Yeast infections, on the other hand, rarely cause a noticeable odor. The telltale sign of a yeast infection is a thick, white, cottage cheese-like discharge, sometimes with itching or burning. If smell is your main concern, a yeast infection is probably not the culprit.

Sweat and External Odor

Sometimes what you’re smelling isn’t coming from inside the vagina at all. Your groin has a high concentration of apocrine sweat glands, the same type found in your armpits. These glands produce a thick, oily sweat that has little smell on its own, but when bacteria on your skin break it down, it can create a strong, musky, or sour odor. This is especially noticeable after exercise, on hot days, or when you’ve been wearing tight, non-breathable clothing for a long time.

Wearing cotton underwear, changing out of sweaty clothes promptly, and washing the vulva (the external area) with warm water is usually enough to manage sweat-related odor. Internal cleaning with douches or scented products isn’t necessary and can actually disrupt the vaginal pH, making odor problems worse.

Foods and Lifestyle Factors

What you eat can temporarily change how your vagina smells. Foods with strong volatile compounds, including garlic, onions, asparagus, Brussels sprouts, fish, coffee, and heavily spiced dishes, have all been linked to short-term shifts in body odor, including vaginal scent. These changes are harmless and fade once the food is out of your system, usually within a day or two. You don’t need to avoid these foods for the sake of vaginal health.

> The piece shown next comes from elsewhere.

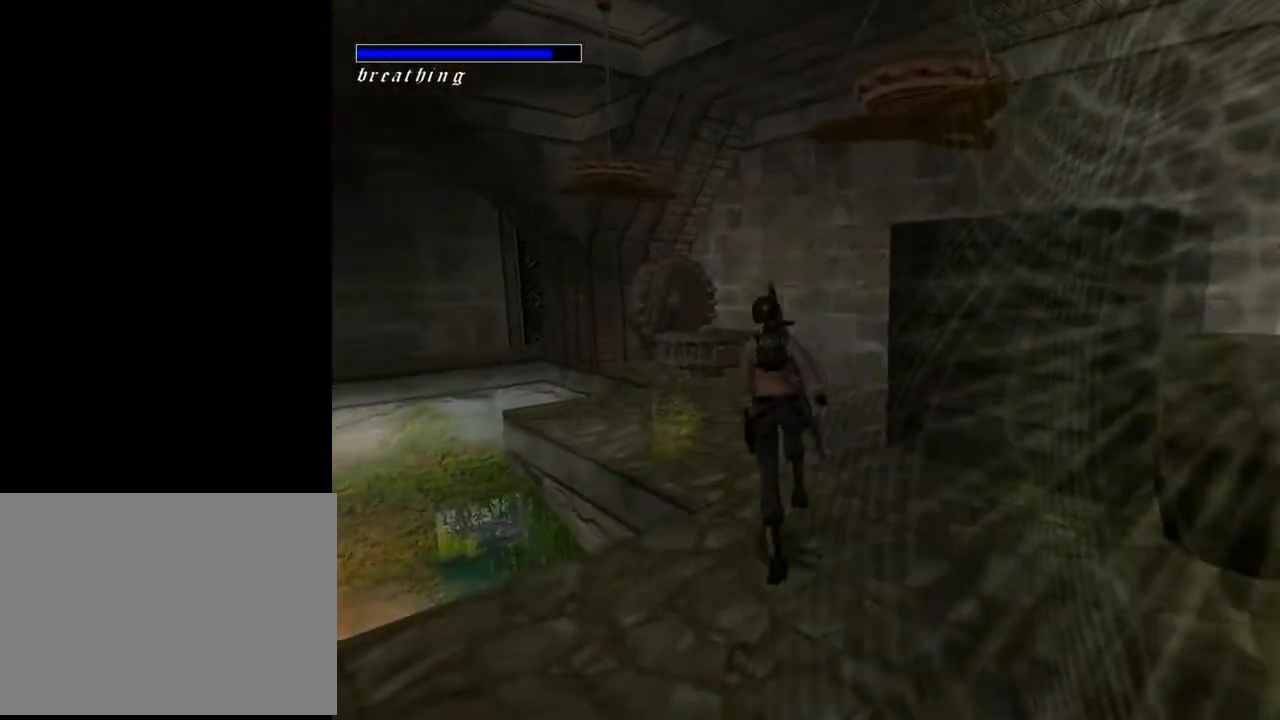
{"buttons": ["DPAD_UP"], "left_stick": "center", "right_stick": "center", "events": [[33, "DPAD_LEFT", "down"], [433, "DPAD_LEFT", "up"]]}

Hormonal Changes That Shift Your Scent

Hormonal fluctuations throughout your life can change your baseline scent. Pregnancy increases blood flow to the pelvic area and shifts vaginal pH, which can make your natural smell stronger or different than what you’re used to. Perimenopause and menopause lower estrogen levels, which thins the vaginal lining and reduces lactobacilli, sometimes producing a more noticeable odor or a feeling of dryness. Hormonal birth control can also subtly change discharge and scent. In all these cases, a mild shift is expected and not a sign of infection on its own.

What Won’t Help

The feminine hygiene aisle is full of products marketed to make your vagina smell like flowers, but most of them are unnecessary at best and harmful at worst. Douching washes away protective bacteria and raises vaginal pH, which can actually trigger BV. Scented wipes, sprays, and washes can cause irritation and allergic reactions on sensitive vulvar skin.

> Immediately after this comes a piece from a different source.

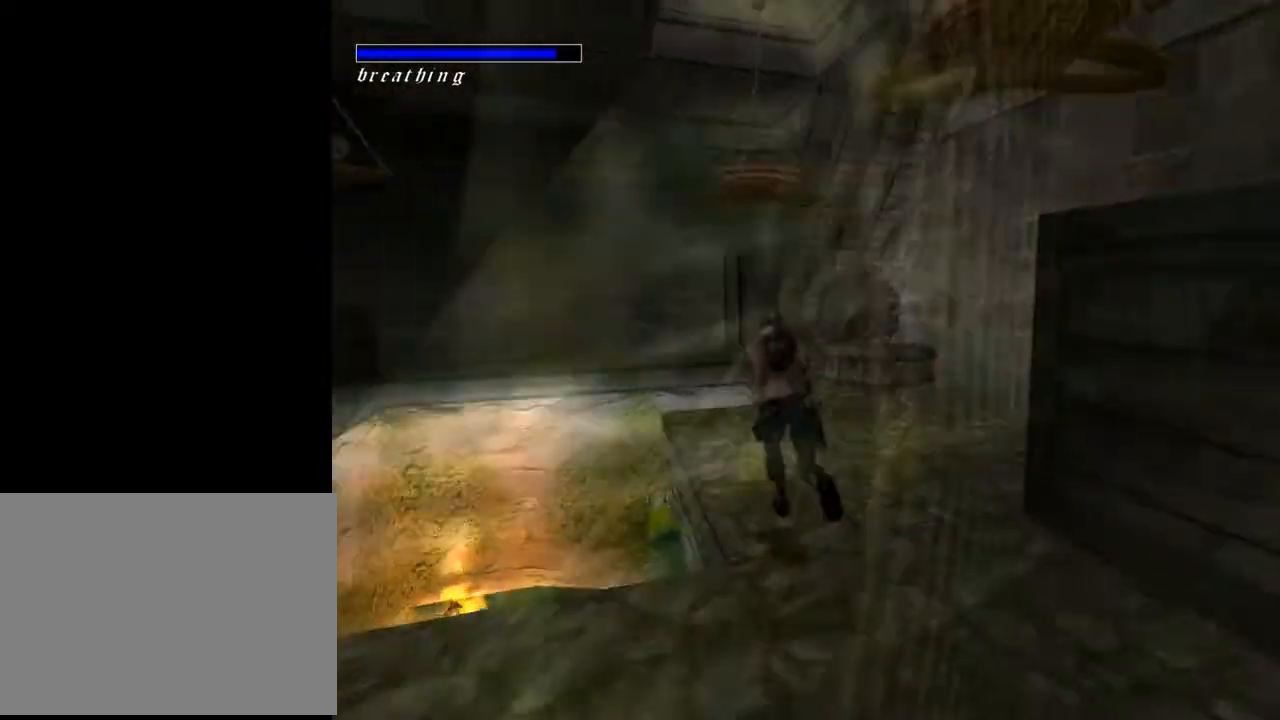
{"buttons": ["DPAD_UP"], "left_stick": "center", "right_stick": "center", "events": []}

Probiotics marketed for vaginal health sound appealing, but there’s currently no strong evidence that oral or vaginal probiotics improve the bacterial balance in the vagina. Researchers are still working on formulations that remain stable enough to actually colonize the vaginal environment. Boric acid suppositories are sometimes used for recurrent yeast infections and can help lower vaginal pH, but using them regularly can irritate tissue and, in extreme cases, cause ulcerations. They’re best used sparingly and for a specific purpose, not as a daily freshness product.

Signs That Something Needs Attention

A new fishy or foul smell that lasts more than a couple of days is worth getting checked out, especially if it comes with unusual discharge (gray, green, yellow, or frothy), itching, burning during urination, or pelvic pain. A healthcare provider will typically take a swab to identify what’s causing the change and prescribe targeted treatment. Most causes of abnormal vaginal odor clear up quickly with the right approach.

If your vagina simply smells like a vagina, and the scent is mild and not accompanied by other symptoms, that’s your body working exactly as it should.